Only some lines are wanted. Transcribe, exactly, the lines below from the line with "ons reçues par" up to and including the line with "J’ai oublié mon mot".

- **THE DATA**:
........
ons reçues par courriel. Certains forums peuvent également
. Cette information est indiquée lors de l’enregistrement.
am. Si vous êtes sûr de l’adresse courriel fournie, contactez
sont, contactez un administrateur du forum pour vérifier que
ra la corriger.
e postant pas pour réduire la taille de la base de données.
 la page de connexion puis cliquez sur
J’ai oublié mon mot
........
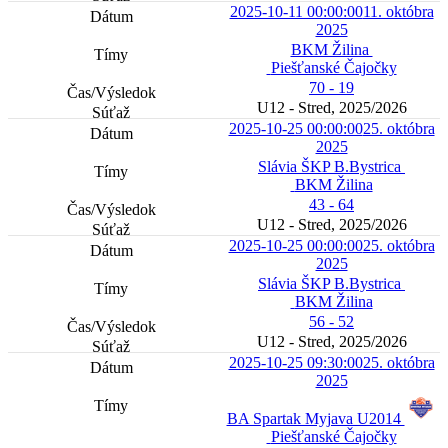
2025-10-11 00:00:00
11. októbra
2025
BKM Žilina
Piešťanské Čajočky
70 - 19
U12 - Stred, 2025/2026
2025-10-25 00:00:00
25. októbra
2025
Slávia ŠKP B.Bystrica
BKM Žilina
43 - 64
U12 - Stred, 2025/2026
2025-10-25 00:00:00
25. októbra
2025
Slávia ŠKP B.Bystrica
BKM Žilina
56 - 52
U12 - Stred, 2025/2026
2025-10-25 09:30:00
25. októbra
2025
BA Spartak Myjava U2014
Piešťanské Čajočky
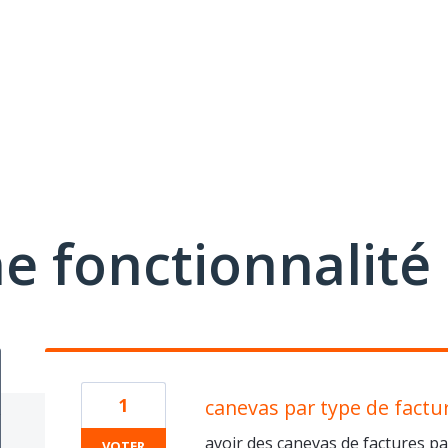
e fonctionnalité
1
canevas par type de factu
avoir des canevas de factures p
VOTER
........
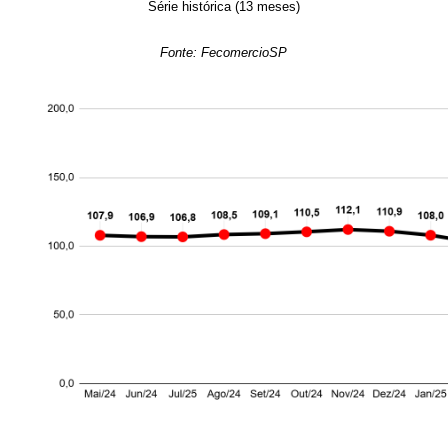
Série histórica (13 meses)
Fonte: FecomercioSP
........
- **SOLUTION**:
ons reçues par courriel. Certains forums peuvent également
. Cette information est indiquée lors de l’enregistrement.
am. Si vous êtes sûr de l’adresse courriel fournie, contactez
sont, contactez un administrateur du forum pour vérifier que
ra la corriger.
e postant pas pour réduire la taille de la base de données.
 la page de connexion puis cliquez sur
J’ai oublié mon mot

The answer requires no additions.